Which of the following situations is most likely to be treated as a sale of accounts receivables?

Discounting a note from a customer at a local bank

Factoring with recourse in exchange for cash

Pledging receivables in exchange for a loan

Factoring without recourse in exchange for cash

Explanation

Factoring without recourse means that the original owner of the receivable has no responsibility should the customer never pay. This effectively means the the receivable has been sold.

2

On July 1, Year 10, Cabaret Corporation factored $80,000 of its accounts receivable without recourse to Playtime Company. Playtime retains 10% of the accounts receivable as an allowance for sales returns and charges a 5% commission on the gross amount of factored receivables. How much cash did Cabaret receive from factoring its receivables?

$68,000

$72,000

$76,000

$80,000

Explanation

A total of 15% was held back by Playtime (10% for the allowance and 5% for the commission). Therefore, Cabaret received $80K x 85% (100% - 15%) = $68K.

3

Of the following, which is a method of estimating uncollectible accounts that emphasizes asset valuation rather than income measurement?
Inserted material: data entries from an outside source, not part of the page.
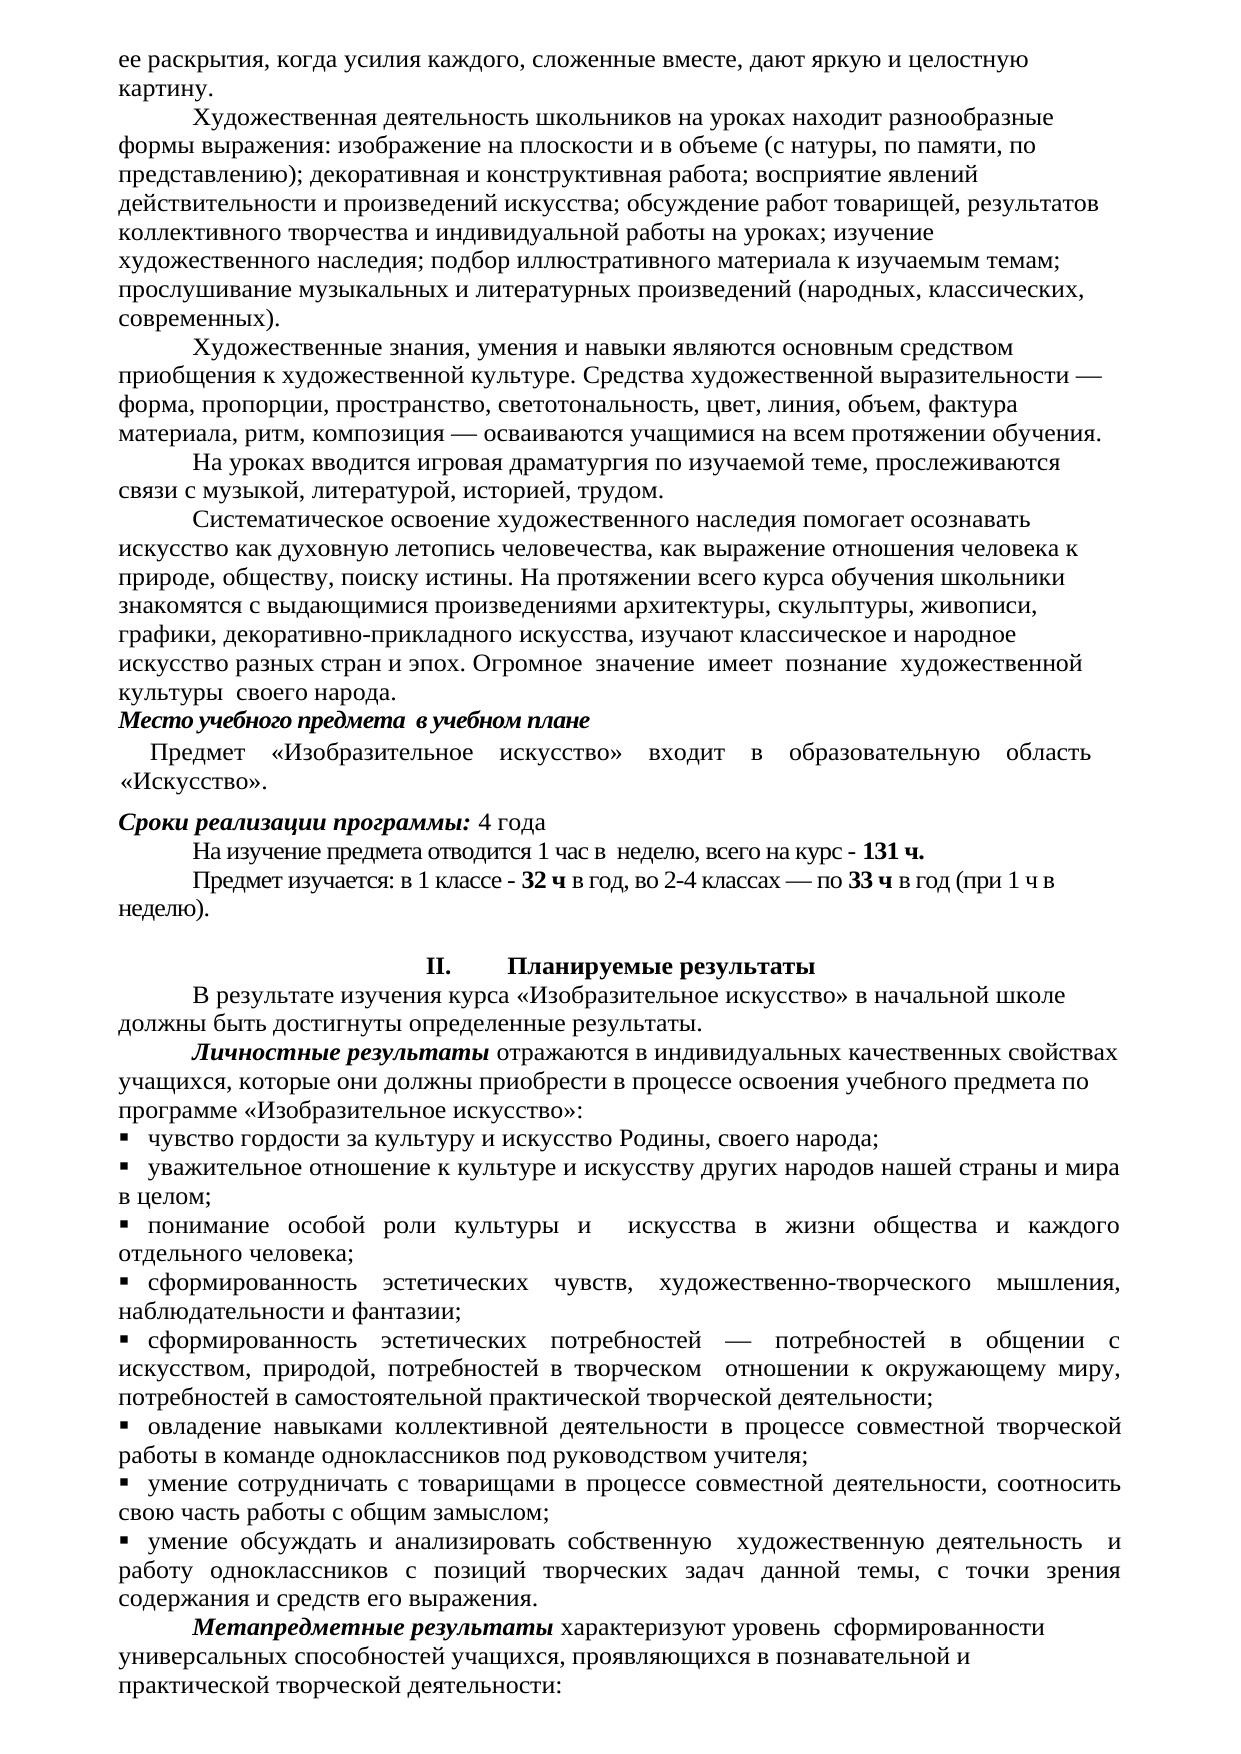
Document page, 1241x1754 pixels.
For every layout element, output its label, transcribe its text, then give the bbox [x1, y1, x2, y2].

text Художественная деятельность школьников на уроках находит разнообразные формы выражения: изображение на плоскости и в объеме (с натуры, по памяти, по представлению); декоративная и конструктивная работа; восприятие явлений действительности и произведений искусства; обсуждение работ товарищей, результатов коллективного творчества и индивидуальной работы на уроках; изучение художественного наследия; подбор иллюстративного материала к изучаемым темам; прослушивание музыкальных и литературных произведений (народных, классических, современных). [118, 102, 1122, 332]
text Предмет изучается: в 1 классе - 32 ч в год, во 2-4 классах — по 33 ч в год (при 1 ч в неделю). [118, 865, 1122, 922]
list чувство гордости за культуру и искусство Родины, своего народа; [118, 1123, 1122, 1152]
text На изучение предмета отводится 1 час в неделю, всего на курс - 131 ч. [118, 836, 1122, 865]
text Сроки реализации программы: 4 года [88, 807, 1093, 836]
list овладение навыками коллективной деятельности в процессе совместной творческой работы в команде одноклассников под руководством учителя; [118, 1411, 1122, 1468]
text Художественные знания, умения и навыки являются основным средством приобщения к художественной культуре. Средства художественной выразительности — форма, пропорции, пространство, светотональность, цвет, линия, объем, фактура материала, ритм, композиция — осваиваются учащимися на всем протяжении обучения. [118, 332, 1122, 447]
text Систематическое освоение художественного наследия помогает осознавать искусство как духовную летопись человечества, как выражение отношения человека к природе, обществу, поиску истины. На протяжении всего курса обучения школьники знакомятся с выдающимися произведениями архитектуры, скульптуры, живописи, графики, декоративно-прикладного искусства, изучают классическое и народное искусство разных стран и эпох. Огромное значение имеет познание художественной культуры своего народа. [118, 504, 1122, 706]
text Метапредметные результаты характеризуют уровень сформированности универсальных способностей учащихся, проявляющихся в познавательной и практической творческой деятельности: [118, 1612, 1122, 1698]
list Планируемые результаты [426, 951, 1122, 980]
text На уроках вводится игровая драматургия по изучаемой теме, прослеживаются связи с музыкой, литературой, историей, трудом. [118, 447, 1121, 504]
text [118, 44, 1122, 102]
text Место учебного предмета в учебном плане [118, 706, 1122, 734]
list умение сотрудничать с товарищами в процессе совместной деятельности, соотносить свою часть работы с общим замыслом; [118, 1468, 1122, 1526]
list понимание особой роли культуры и искусства в жизни общества и каждого отдельного человека; [118, 1210, 1122, 1267]
list умение обсуждать и анализировать собственную художественную деятельность и работу одноклассников с позиций творческих задач данной темы, с точки зрения содержания и средств его выражения. [118, 1526, 1122, 1612]
list сформированность эстетических чувств, художественно-творческого мышления, наблюдательности и фантазии; [118, 1267, 1122, 1325]
list уважительное отношение к культуре и искусству других народов нашей страны и мира в целом; [118, 1152, 1122, 1210]
text Личностные результаты отражаются в индивидуальных качественных свойствах учащихся, которые они должны приобрести в процессе освоения учебного предмета по программе «Изобразительное искусство»: [118, 1037, 1122, 1123]
list сформированность эстетических потребностей — потребностей в общении с искусством, природой, потребностей в творческом отношении к окружающему миру, потребностей в самостоятельной практической творческой деятельности; [118, 1325, 1122, 1411]
text Предмет «Изобразительное искусство» входит в образовательную область «Искусство». [120, 737, 1093, 795]
text В результате изучения курса «Изобразительное искусство» в начальной школе должны быть достигнуты определенные результаты. [118, 980, 1122, 1037]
Allowance method based on A/R aging

Income Method

Expense Method

Gross sales

Explanation

Aging receivables focuses on the balance sheet and emphasizes assets. It results in a good matching of revenue and expenses.

4

Walnut Company received from a customer an 1-year, $200,000 note bearing annual interest of 8%. After holding the note for 8 months, Walnut discounted the note at a local bank at an effective rate of 12%. What is the maturity value of the note?

$200,000

$226,000

$216,000

$169,500

Explanation

The maturity value of the note is the principal of $200K plus the interest due of $16K ($200K x 8%).